Functional Electrical Stimulation (FES) is a rehabilitación technique that uses low-frequency pulsed electrical currents to stimulate one or more groups of muscles through preset programs, inducing músculo contractions or simulating normal voluntary movements. The goal of FES is to mejorar or restore the functions of muscles and músculo groups affected by neurological damage, thereby compensating for or correcting the loss of motor función in limbs and organs. In recent years, the application of FES has expanded significantly, especially for patients with limb dysfunction caused by ictus or spinal cord lesión. Through repeated electrical stimulation, FES can not only activate motor neurons but also promote neuroplasticity in the central nervous system, helping patients gradually regain voluntary motor abilities.

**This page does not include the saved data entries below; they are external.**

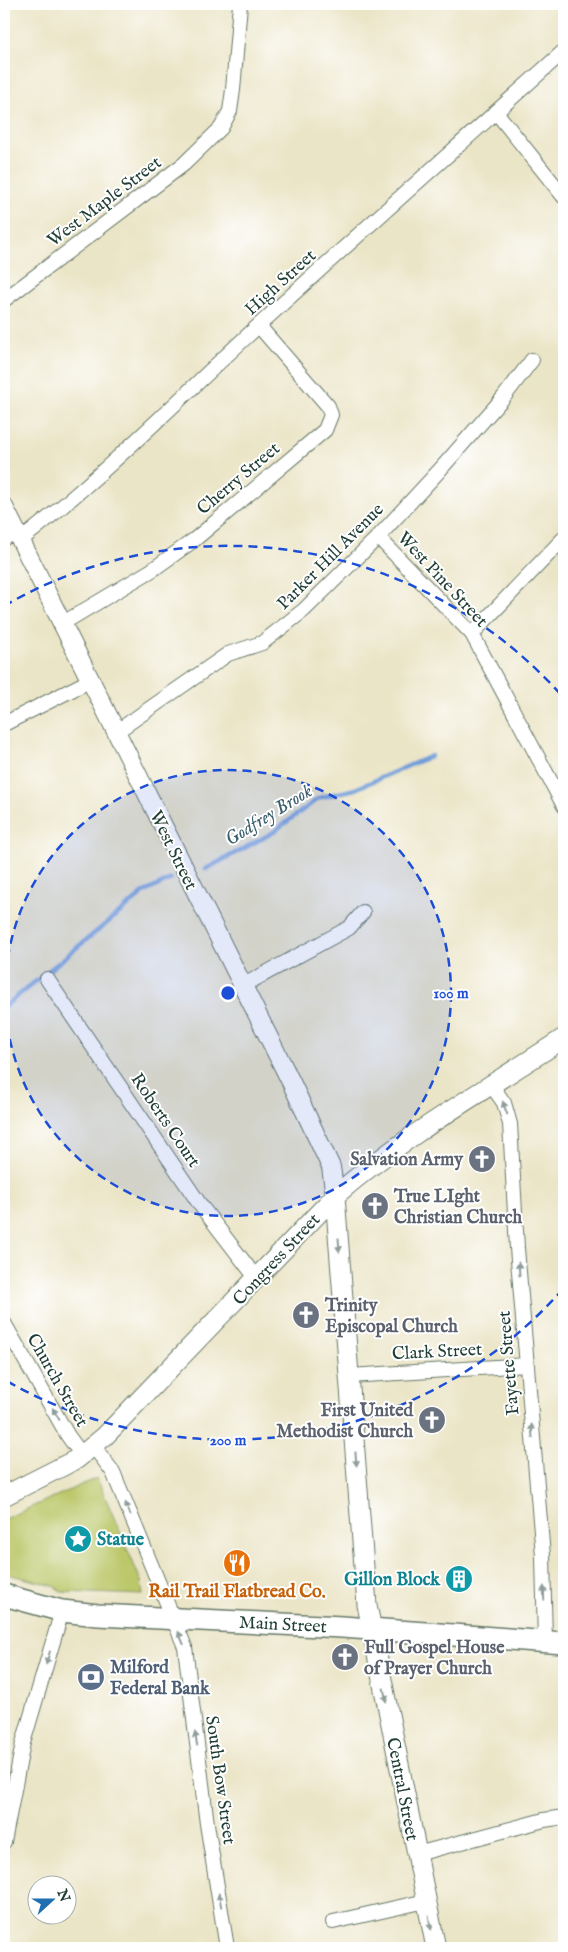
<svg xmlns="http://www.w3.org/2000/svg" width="568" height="1952" font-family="'IM FELL English',serif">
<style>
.green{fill:#bbc769;stroke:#6d824e}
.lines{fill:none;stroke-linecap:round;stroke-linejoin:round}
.stream{stroke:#6f9ed8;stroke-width:4.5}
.minor-casing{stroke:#667867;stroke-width:16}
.tertiary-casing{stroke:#667867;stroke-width:20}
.secondary-casing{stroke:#667867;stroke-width:21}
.primary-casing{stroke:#667867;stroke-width:24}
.minor{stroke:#fff;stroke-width:14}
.tertiary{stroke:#fff;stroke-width:18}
.secondary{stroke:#fff;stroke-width:19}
.primary{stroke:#fff;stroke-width:21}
.oneway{fill:#8f9e9a}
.ring{fill:none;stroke:#1d4ed8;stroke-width:2.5;stroke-dasharray:9 6}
.labels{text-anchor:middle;stroke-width:4;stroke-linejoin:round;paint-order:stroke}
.street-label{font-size:18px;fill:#1f3d34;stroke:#fff}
.worship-label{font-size:18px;font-weight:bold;fill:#5b616d;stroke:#fff;text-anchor:start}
.culture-label{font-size:18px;font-weight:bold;fill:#0d838f;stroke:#fff;text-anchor:start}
.food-label{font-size:18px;font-weight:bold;fill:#c56008;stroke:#fff}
.service-label{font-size:18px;font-weight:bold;fill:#4e5e75;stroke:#fff;text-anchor:start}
.water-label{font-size:19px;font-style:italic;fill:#3b5f6d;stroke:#fff}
.centre{fill:#1d4ed8;stroke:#fff;stroke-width:2.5}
.ring-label{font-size:15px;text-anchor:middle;font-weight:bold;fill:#1d4ed8;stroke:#fff;stroke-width:4;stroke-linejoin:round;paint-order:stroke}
</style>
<rect width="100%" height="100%" fill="#fff"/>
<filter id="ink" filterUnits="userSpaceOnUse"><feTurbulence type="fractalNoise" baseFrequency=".02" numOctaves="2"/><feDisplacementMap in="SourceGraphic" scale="10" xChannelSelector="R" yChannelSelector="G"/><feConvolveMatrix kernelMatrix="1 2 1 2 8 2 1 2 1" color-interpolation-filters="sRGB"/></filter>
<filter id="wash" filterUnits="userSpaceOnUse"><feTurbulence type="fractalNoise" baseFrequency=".0096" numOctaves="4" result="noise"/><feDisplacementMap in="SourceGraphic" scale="20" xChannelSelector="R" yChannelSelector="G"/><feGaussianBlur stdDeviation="1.12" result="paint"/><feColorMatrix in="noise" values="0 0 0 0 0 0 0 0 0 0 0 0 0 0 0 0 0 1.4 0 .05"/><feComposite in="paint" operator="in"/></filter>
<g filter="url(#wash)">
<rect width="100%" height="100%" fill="#ebe5c7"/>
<!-- green -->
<path class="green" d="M97,1478L141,1581L143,1595L62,1592L54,1586L4,1573V1519Z"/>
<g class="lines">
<!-- stream -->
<path class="stream" d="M206,869L272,833L319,798L355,789L431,756
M4,1007L145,892L171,879"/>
</g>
</g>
<g filter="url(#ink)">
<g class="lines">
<!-- minor casing -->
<g class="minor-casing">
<path id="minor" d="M496,112L564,197
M4,300L184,164L221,128L230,111L233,90L240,4
M378,537L472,634L564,806
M4,538L17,532
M21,540C105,474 179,399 257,327C358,234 462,143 564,51
M63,623L152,570L194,540L325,430L331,415L328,406L259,326
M472,634L564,538
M4,724L91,680
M116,732L228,654L262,643L304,610L378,537L438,472L503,398L532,360
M47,979L201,1206L257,1279
M244,985L349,928L363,912
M492,1086L504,1103L510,1124L517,1248L543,1556L545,1642
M4,1323L68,1436L82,1455
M349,1376L527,1365
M94,1447L113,1472L185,1647L207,1824L227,1948
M4,1842L23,1743L62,1611
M417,1854L544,1820L564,1817
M333,1922L426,1901"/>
</g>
<!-- tertiary casing -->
<g class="tertiary-casing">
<path id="tertiary" d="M4,507L291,1082L331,1167L335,1196"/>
</g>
<!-- secondary casing -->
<g class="secondary-casing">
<path id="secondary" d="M335,1196L367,1605L436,1948
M4,1496L77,1459L105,1436L335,1196C404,1135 487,1089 564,1038"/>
</g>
<!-- primary casing -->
<g class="primary-casing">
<path id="primary" d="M4,1595L62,1611L98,1615L342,1627L564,1643"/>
</g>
<!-- minor -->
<use href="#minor" class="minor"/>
<!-- tertiary -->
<use href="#tertiary" class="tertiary"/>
<!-- secondary -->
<use href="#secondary" class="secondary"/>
<!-- primary -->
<use href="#primary" class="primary"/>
</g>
<!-- one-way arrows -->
<defs><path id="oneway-solid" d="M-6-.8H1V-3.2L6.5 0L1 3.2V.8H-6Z" transform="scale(1.25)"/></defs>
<g class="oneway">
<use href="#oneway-solid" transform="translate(505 1108) rotate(-109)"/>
<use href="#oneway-solid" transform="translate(339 1245) rotate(86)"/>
<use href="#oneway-solid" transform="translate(519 1269) rotate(-95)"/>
<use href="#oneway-solid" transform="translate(56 1414) rotate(-120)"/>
<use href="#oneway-solid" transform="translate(532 1431) rotate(-94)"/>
<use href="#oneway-solid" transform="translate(356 1459) rotate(85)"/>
<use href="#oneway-solid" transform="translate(128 1509) rotate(-112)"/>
<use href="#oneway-solid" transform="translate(544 1593) rotate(-91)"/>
<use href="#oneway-solid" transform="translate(181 1638) rotate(-113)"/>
<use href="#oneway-solid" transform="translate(48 1658) rotate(106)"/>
<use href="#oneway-solid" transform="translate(385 1695) rotate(79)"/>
<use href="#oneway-solid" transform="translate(196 1739) rotate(-100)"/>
<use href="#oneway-solid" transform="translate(220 1900) rotate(-100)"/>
<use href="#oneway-solid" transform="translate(430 1923) rotate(79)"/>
</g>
</g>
<!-- distance rings -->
<circle cx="228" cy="993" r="223" fill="#1d4ed8" fill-opacity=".12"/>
<g class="ring">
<circle cx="228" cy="993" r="223"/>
<path d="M563 1289A447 447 0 0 1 5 1380M4 606A447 447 0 0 1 563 697"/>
</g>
<!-- icons -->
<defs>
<g id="church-disc" transform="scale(1.4375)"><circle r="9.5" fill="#6b7280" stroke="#fff"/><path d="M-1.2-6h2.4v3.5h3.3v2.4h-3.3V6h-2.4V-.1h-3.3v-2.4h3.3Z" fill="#fff"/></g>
<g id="sight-disc" transform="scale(1.4375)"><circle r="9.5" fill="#0f9aa8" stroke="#fff"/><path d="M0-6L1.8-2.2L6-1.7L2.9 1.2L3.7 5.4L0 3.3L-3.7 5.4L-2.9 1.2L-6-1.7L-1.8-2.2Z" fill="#fff"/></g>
<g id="restaurant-disc" transform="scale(1.4375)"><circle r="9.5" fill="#e8710a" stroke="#fff"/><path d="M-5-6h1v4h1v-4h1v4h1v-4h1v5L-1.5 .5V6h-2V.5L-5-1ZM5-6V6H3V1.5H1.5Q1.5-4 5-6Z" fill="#fff"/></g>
<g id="building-disc" transform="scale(1.4375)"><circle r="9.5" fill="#0f9aa8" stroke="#fff"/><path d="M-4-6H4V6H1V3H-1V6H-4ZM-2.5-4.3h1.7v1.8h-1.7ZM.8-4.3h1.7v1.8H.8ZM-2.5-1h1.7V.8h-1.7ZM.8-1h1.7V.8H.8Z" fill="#fff"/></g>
<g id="bank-disc" transform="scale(1.4375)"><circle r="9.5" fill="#5c6f8a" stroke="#fff"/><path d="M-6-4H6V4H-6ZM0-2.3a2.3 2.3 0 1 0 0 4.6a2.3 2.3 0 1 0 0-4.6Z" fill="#fff"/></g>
</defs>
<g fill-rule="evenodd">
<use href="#church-disc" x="482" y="1159"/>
<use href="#church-disc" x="375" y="1206"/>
<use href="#church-disc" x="306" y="1315"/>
<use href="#church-disc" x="432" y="1420"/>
<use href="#sight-disc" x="78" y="1539"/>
<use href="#restaurant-disc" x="237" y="1563"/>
<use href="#building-disc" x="459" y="1579"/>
<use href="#church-disc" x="345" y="1657"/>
<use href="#bank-disc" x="91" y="1677"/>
</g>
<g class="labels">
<!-- street labels -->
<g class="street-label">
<text transform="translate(104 201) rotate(-37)" y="6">West Maple Street</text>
<text transform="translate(280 282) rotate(-42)" y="6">High Street</text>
<text transform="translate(238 478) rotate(-40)" y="6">Cherry Street</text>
<text transform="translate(330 556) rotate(-45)" y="6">Parker Hill Avenue</text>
<text transform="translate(443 579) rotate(47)" y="6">West Pine Street</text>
<text transform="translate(174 850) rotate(64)" y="6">West Street</text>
<text transform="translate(166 1120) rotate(56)" y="6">Roberts Court</text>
<text transform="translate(276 1259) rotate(-47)" y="6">Congress Street</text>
<text transform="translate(437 1351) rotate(-3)" y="6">Clark Street</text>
<text transform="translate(508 1363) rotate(-95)" y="6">Fayette Street</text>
<text transform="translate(58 1380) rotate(60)" y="6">Church Street</text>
<text transform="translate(283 1624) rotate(3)" y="6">Main Street</text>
<text transform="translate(221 1780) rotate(82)" y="6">South Bow Street</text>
<text transform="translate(403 1789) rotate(79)" y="6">Central Street</text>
</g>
<!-- worship labels -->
<g class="worship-label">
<text x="463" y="1165" text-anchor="end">Salvation Army</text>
<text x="394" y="1202">True LIght<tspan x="394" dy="21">Christian Church</tspan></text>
<text x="325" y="1311">Trinity<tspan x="325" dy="21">Episcopal Church</tspan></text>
<text x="413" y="1416" text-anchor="end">First United<tspan x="413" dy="21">Methodist Church</tspan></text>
<text x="364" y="1653">Full Gospel House<tspan x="364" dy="21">of Prayer Church</tspan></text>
</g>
<!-- culture labels -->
<g class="culture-label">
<text x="97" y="1545">Statue</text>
<text x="440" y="1585" text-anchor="end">Gillon Block</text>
</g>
<!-- food labels -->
<g class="food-label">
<text x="237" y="1597">Rail Trail Flatbread Co.</text>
</g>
<!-- service labels -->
<g class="service-label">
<text x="110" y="1673">Milford<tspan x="110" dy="21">Federal Bank</tspan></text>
</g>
<!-- water labels -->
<g class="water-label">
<text transform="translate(268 814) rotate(-32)" y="7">Godfrey Brook</text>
</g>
</g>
<circle cx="228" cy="993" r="8" class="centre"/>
<g class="ring-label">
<text x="451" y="998">100 m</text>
<text x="228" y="1445">200 m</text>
</g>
<!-- margin -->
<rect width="568" height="1952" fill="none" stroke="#fff" stroke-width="20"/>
<!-- north arrow -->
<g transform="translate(52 1900) rotate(69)"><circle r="24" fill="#ffffff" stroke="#a5b1ae"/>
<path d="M0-4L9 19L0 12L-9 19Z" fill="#1f6fb2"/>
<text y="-8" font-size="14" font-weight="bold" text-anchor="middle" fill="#1f3d34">N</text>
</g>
</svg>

3. Common Electrode Placements for FES in Limb Training
(1) Shoulder Subluxation
Patients with central nervous system injuries or high-level spinal cord injuries often experience shoulder subluxation. Strengthening the supraspinatus and the posterior part of the deltoid músculo can help prevent and mejorar shoulder subluxation.
Stimulation electrode: Placed on the posterior one-third of the deltoid músculo;
Auxiliary electrode: Placed on the supraspinatus músculo.

(2) Triceps Músculo Weakness
For patients with central nervous system disorders, using NMES to strengthen the triceps brachii can enhance elbow extension control and relieve spasticity of the biceps brachii.
Stimulation electrode: Placed below the posterior part of the deltoid músculo;
Auxiliary electrode: Placed above the olecranon (be careful to avoid stimulating the brachioradialis to prevent unwanted elbow flexion).

(3) Wrist and Finger Extensor Músculo Weakness
Due to the small size of forearm muscles, smaller electrode pads are generally recommended for stimulating the wrist and finger extensor muscles.
For wrist extensors:
Stimulation electrode: Placed below the lateral epicondyle of the humerus;
Auxiliary electrode: Placed proximally near the wrist joint.
For finger extensors:
Stimulation electrode: Placed more distally in the center of the forearm;
Auxiliary electrode: Placed proximally near the wrist joint.